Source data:
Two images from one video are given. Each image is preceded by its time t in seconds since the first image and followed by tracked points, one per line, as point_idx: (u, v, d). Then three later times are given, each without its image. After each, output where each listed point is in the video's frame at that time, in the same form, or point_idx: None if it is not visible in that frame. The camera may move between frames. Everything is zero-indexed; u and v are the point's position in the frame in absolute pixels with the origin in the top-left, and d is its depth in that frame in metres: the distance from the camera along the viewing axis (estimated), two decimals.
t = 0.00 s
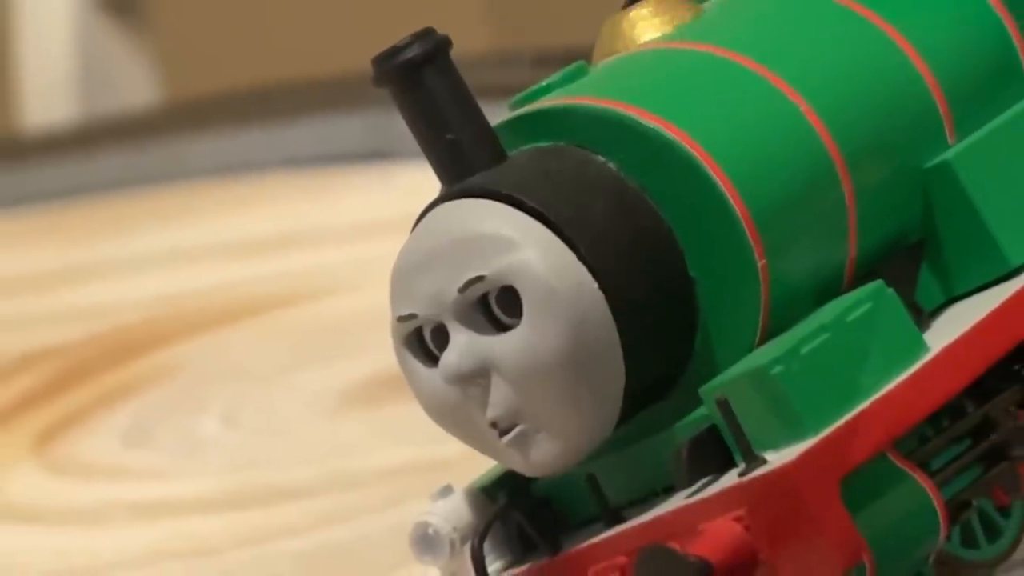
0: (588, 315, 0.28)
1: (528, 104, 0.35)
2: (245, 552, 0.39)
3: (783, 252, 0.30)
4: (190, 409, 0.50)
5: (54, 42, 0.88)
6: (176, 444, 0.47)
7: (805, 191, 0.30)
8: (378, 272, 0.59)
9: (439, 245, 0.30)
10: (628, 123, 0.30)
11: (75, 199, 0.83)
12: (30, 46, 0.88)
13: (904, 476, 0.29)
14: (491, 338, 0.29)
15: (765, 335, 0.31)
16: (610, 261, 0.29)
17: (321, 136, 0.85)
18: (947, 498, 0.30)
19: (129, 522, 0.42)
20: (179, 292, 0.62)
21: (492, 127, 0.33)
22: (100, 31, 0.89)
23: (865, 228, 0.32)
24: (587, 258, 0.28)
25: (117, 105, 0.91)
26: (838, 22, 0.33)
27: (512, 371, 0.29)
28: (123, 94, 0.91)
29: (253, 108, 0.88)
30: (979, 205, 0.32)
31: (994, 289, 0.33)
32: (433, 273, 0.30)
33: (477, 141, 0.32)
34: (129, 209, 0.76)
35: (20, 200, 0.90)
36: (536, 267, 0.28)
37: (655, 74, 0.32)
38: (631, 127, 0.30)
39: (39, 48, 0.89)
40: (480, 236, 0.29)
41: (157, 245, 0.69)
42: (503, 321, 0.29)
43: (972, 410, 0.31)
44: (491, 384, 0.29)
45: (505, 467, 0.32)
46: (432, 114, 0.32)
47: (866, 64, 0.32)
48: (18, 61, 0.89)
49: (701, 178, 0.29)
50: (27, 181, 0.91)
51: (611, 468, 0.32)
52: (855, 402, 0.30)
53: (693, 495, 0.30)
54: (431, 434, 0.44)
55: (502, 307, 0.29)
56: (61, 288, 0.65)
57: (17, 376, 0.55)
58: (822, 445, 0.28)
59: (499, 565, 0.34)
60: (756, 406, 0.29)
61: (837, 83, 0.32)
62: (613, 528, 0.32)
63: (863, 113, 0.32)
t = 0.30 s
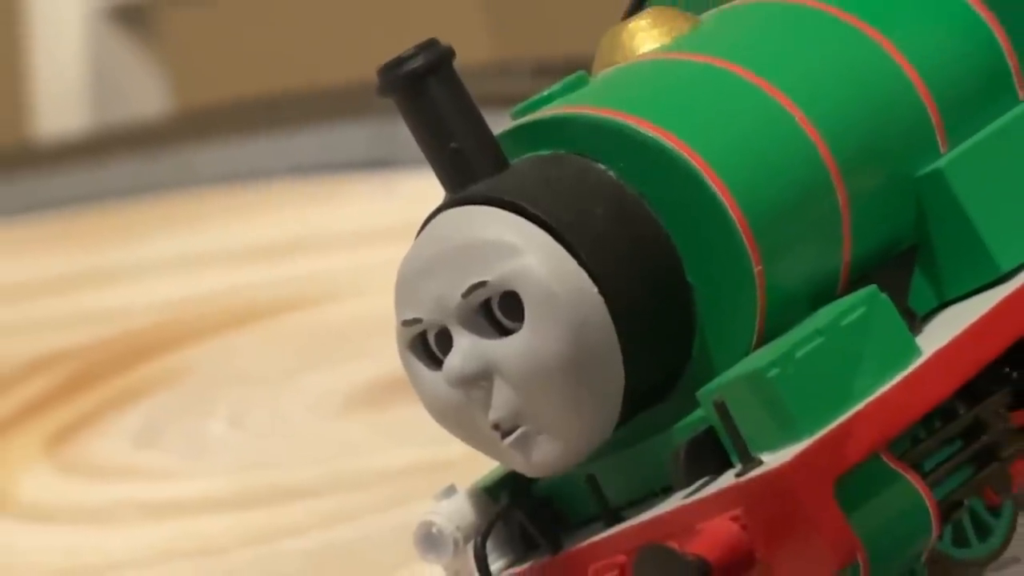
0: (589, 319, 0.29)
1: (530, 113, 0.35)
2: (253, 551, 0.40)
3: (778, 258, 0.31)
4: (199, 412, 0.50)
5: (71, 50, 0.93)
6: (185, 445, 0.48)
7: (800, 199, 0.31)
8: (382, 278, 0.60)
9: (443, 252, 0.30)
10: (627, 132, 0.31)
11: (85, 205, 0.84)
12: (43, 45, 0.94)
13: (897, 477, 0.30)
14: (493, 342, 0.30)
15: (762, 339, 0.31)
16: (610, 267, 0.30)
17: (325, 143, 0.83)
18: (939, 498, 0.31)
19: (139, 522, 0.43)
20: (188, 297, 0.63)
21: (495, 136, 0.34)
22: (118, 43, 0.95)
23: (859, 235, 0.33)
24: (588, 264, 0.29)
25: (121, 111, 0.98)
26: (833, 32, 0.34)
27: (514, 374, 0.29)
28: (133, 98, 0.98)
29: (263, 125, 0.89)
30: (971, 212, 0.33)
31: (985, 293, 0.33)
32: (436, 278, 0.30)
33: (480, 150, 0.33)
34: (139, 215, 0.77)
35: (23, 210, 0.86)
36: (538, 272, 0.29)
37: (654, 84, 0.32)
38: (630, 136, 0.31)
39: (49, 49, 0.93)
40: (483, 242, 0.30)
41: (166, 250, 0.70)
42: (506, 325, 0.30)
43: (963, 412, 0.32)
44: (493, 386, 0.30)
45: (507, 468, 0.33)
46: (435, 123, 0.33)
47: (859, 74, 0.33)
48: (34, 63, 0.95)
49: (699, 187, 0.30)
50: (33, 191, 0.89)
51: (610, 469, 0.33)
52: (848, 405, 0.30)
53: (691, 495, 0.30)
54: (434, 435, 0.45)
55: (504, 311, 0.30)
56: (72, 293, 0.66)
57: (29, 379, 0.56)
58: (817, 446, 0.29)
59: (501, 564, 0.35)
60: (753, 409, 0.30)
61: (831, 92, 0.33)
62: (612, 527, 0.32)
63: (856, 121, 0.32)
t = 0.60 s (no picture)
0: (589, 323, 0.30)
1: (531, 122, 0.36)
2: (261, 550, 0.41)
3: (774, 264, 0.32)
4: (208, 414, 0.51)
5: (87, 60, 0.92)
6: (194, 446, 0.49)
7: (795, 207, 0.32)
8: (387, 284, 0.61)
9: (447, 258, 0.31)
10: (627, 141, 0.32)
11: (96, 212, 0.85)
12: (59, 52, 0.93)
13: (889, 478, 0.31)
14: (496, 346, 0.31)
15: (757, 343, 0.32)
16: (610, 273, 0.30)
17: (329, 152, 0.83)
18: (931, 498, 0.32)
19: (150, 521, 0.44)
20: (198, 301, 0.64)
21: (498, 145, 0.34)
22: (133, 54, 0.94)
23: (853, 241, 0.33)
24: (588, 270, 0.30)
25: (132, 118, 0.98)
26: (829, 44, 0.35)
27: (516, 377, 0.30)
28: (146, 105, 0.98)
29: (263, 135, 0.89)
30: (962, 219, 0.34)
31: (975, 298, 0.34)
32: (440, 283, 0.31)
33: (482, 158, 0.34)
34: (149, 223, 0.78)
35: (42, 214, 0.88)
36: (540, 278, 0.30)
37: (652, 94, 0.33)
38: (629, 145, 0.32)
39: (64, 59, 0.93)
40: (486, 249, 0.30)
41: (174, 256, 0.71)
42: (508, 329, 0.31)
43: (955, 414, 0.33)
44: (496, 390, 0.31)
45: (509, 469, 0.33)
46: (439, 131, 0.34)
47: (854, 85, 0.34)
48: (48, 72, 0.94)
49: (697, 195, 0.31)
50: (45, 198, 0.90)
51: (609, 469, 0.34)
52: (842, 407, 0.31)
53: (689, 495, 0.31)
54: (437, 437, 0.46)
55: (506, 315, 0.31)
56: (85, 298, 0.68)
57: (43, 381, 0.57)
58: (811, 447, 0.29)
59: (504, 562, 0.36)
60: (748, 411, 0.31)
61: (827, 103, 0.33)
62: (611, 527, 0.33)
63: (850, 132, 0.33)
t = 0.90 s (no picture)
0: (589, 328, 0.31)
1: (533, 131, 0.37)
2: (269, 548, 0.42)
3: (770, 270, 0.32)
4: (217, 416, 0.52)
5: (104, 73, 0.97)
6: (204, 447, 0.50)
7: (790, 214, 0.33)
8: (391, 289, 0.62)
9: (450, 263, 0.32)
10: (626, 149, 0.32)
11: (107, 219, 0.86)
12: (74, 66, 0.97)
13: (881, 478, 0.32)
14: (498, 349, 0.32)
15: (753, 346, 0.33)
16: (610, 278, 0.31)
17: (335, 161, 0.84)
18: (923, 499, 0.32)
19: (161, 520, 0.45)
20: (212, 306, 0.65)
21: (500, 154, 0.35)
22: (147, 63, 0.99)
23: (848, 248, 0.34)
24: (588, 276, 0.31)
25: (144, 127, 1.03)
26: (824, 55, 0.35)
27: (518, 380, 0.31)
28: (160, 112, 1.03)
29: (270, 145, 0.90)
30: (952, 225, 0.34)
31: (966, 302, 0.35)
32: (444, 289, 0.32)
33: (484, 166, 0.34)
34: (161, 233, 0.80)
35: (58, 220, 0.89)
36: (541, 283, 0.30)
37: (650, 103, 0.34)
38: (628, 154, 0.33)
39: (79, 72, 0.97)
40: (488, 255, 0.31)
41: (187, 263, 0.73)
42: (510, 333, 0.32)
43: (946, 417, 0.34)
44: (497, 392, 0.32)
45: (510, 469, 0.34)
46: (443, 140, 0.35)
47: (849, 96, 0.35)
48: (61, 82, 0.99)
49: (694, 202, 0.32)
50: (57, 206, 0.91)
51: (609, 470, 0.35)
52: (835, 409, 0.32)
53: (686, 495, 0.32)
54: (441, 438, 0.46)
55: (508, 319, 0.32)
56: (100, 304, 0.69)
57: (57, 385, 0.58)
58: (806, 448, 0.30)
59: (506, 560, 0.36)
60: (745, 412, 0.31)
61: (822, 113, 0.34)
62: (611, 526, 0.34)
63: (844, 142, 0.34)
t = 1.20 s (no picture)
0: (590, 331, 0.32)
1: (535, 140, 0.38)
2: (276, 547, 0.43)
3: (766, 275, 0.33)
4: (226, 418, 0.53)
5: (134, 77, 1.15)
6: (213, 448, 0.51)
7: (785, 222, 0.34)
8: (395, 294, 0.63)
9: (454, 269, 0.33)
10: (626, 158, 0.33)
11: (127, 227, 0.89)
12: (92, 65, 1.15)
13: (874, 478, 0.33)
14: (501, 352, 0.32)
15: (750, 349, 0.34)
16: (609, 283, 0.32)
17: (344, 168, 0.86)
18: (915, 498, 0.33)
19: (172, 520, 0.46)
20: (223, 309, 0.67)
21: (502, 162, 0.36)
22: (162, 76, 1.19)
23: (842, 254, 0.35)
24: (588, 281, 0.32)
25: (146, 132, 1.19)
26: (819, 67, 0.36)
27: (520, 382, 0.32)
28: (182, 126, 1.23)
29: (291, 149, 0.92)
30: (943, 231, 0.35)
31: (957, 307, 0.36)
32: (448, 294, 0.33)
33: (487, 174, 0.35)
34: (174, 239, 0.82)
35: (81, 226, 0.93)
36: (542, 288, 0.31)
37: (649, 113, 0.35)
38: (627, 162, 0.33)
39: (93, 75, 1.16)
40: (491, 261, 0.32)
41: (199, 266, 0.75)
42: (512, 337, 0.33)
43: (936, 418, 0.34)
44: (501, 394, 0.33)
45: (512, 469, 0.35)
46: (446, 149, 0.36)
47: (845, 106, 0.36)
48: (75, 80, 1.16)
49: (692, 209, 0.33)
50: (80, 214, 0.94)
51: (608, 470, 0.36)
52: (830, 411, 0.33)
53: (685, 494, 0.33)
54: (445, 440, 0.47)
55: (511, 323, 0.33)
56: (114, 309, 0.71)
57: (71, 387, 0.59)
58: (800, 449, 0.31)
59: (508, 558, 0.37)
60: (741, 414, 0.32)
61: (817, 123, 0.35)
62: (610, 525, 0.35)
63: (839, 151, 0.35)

_TASK ITEM_. Beginning at the line with "5: (71, 50, 0.93)" and ending at the line with "46: (435, 123, 0.33)", reproduce each line of the data above exactly, and add no other lines.

_SOLUTION TO THIS TASK_.
5: (71, 50, 0.93)
6: (185, 445, 0.48)
7: (800, 199, 0.31)
8: (382, 278, 0.60)
9: (443, 252, 0.30)
10: (627, 132, 0.31)
11: (85, 205, 0.84)
12: (43, 45, 0.94)
13: (897, 477, 0.30)
14: (493, 342, 0.30)
15: (762, 339, 0.31)
16: (610, 267, 0.30)
17: (325, 143, 0.83)
18: (939, 498, 0.31)
19: (139, 522, 0.43)
20: (188, 297, 0.63)
21: (495, 136, 0.34)
22: (118, 43, 0.95)
23: (859, 235, 0.33)
24: (588, 264, 0.29)
25: (121, 111, 0.98)
26: (833, 32, 0.34)
27: (514, 374, 0.29)
28: (133, 98, 0.98)
29: (263, 125, 0.89)
30: (971, 212, 0.33)
31: (985, 293, 0.33)
32: (436, 278, 0.30)
33: (480, 150, 0.33)
34: (139, 215, 0.77)
35: (23, 210, 0.86)
36: (538, 272, 0.29)
37: (654, 84, 0.32)
38: (630, 136, 0.31)
39: (49, 49, 0.93)
40: (483, 242, 0.30)
41: (166, 250, 0.70)
42: (506, 325, 0.30)
43: (963, 412, 0.32)
44: (493, 386, 0.30)
45: (507, 468, 0.33)
46: (435, 123, 0.33)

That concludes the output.